Seven years ago she was killed in a car accident along with my mother and step-father.
I was 9 years old when she was born. This is the story of her birth as I experienced it on that day:
Our mother went into labour on a Sunday morning in the warmth of November 1989. We were getting ready to drive to Cape Town anyway as my sister Kate and I stayed with our grandparents in Constantia during the week so that we could go to school. Since our mother was in no state to drive, our step-father, who we called Baas (it was his nickname since childhood) took the driver’s seat.
We left Droëland, our farm near Ceres, driving slowly over the rocks, so as not aggravate our mother’s labour pains. We got to the first gate at Bloubank when our mother suddenly remembered that she’d left her birthing book behind. She insisted that Baas turn the Nissan Langley around so that she could go and get it. He did it, grumbling and when we got back to our little labourer’s cottage, our mother rushed into the house. Frau Züllig, our mother’s former teacher and friend from her days at a Swiss finishing school, was visiting for three months and was busy sweeping the kitchen floor when my mother rushed in.
“I’ve come for my birthing book,” our mother panted, “I’ve forgotten how to breathe!”
Once back on the road, the drive was slow and tiring. Kate and I sat quietly on the grey back seats of the car, watching our mother sighing and breathing and moaning softly to herself, lifting herself up onto her arms when the pains became extreme.
The car felt hot and dusty.
Arriving in Cape Town after three hours was like a breath of fresh sea air. It was cool and overcast. It was lush and green after the sandy dryness of Droëland.
Everything seemed to go in slow motion. Our mother moaning softly to herself in labour. The pedestrians in shorts and T-shirts, going about their business, oblivious to the happenings in the car.
We arrived at Mowbray Maternity hospital and our mother was admitted into the labour ward. Kate and I were told to sit in the waiting room. We felt sad and cheated at being locked out of that sacred space of giving birth. Were we not, after all, not also her children? Of her womb? Why was Baas was allowed in with her?
We’ve known her longer than he has…
We did not have to wait long. The birth was quick. Kate and I were allowed in after our sister was born. The baby was tiny and wrinkly and pink and she lay between our mother’s large brown breasts, eyes closed with a hospital towel draped over her.
Kate and I sat on either side of our mother and looked at this new member of the family.
“After the long drive to get here, you should call her Gypsy!” the doctor joked.
Kate asked the nurse what the IV drip was. I felt embarrassed at Kate asking but the nurse commented on how good it was that Kate had asked. The nurse then took the baby from our mother and inviting Kate and I along, she carried the newborn to another room. There we watched her wash and dry and weigh our vulnerable little sister. We watched the nurse examine her and check all her reflexes and then put a disposable nappy and some clothes on her.

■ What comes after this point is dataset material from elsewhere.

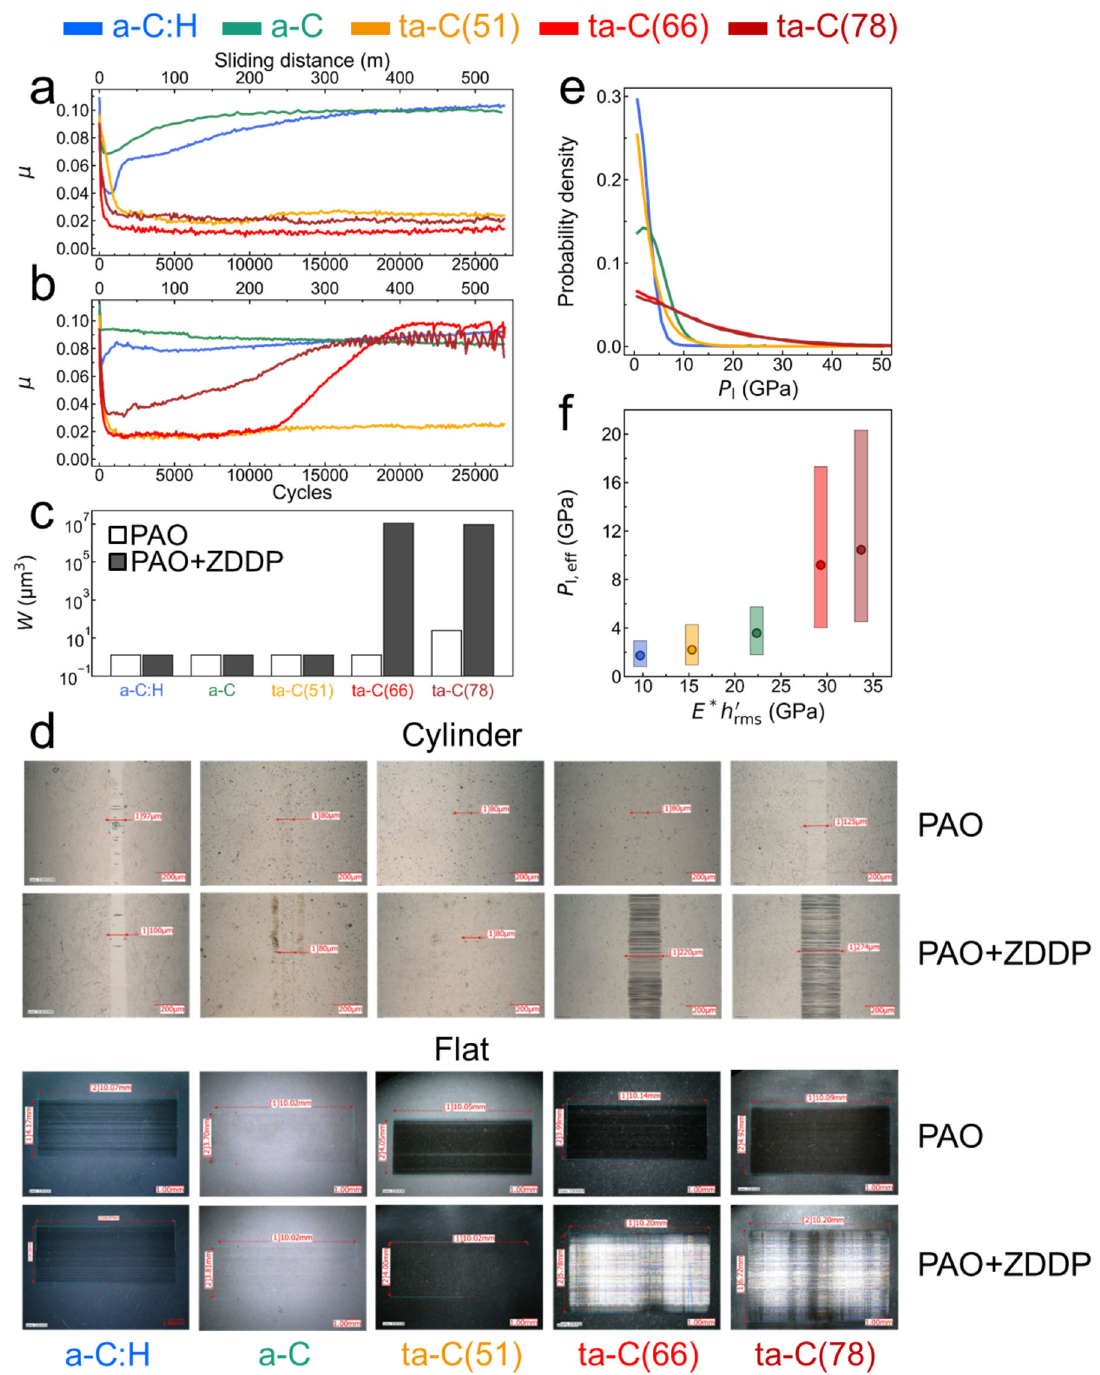
Fig. 1 Reciprocating sliding tests of fi ve self-mated DLC tribopairs. Friction curves in pure PAO-4 base oil ( a ) and a mixture of PAO-4 and 1 wt% ZDDP ( b ) for a-C:H (blue), a-C (green), ta-C(51) (orange), ta-C(66) (red) and ta-C(78) (brown). c Composite wear volumes measured on the discs and cylinders by optical interferometry and d optical images of the wear tracks of the DLC-coated cylinders and discs after sliding. e Local contact pressure distributions calculated from contact mechanics calculations using AFM topographies measured inside the wear track after running-in (2000 cycles) with a scan area of 20 × 20 µ m 2 . f Effective local contact pressure P l ; eff as a function of E (cid:4) h 0 , where E * is the contact modulus and h 0 is the combined root-mean-square rms rms slope between two DLC surfaces. P l ; eff is de fi ned as the median over all nonzero P l values and is obtained from a numerical boundary element solution of two experimental DLC topographies under a normal pressure of 210 MPa. Filled circles (with the same colour coding as in a and b mark the material parameter E (cid:4) h 0 of each DLC coating. The boxes represent the range of the P l distribution (limited by the 25th and 75th rms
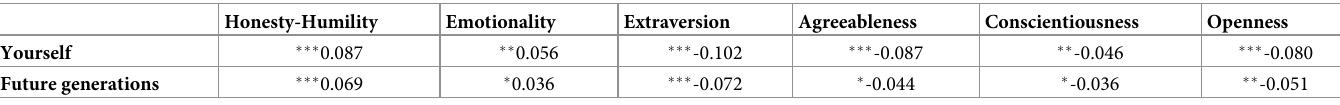
Table 6. Correlations between pre-intervention risk-averse attitudes toward IT innovations and HEXACO measures. Honesty-Humility Emotionality Extraversion Agreeableness Conscientiousness Openness Future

When she was returned to our mother, we were told that Baas would take us to our grandparents.
We felt sad leaving our mother and this new creature that was our sister and we wept quietly the entire way to our grandparents.
Baas dropped us off at the top of the driveway of our grandparents’ home and we walked down the long lonesome driveway.
There was no one at home so we went around the back and dangled our feet in the swimming pool.
We didn’t talk.
We felt strange and changed.
And yet the world continued around us, unchanged.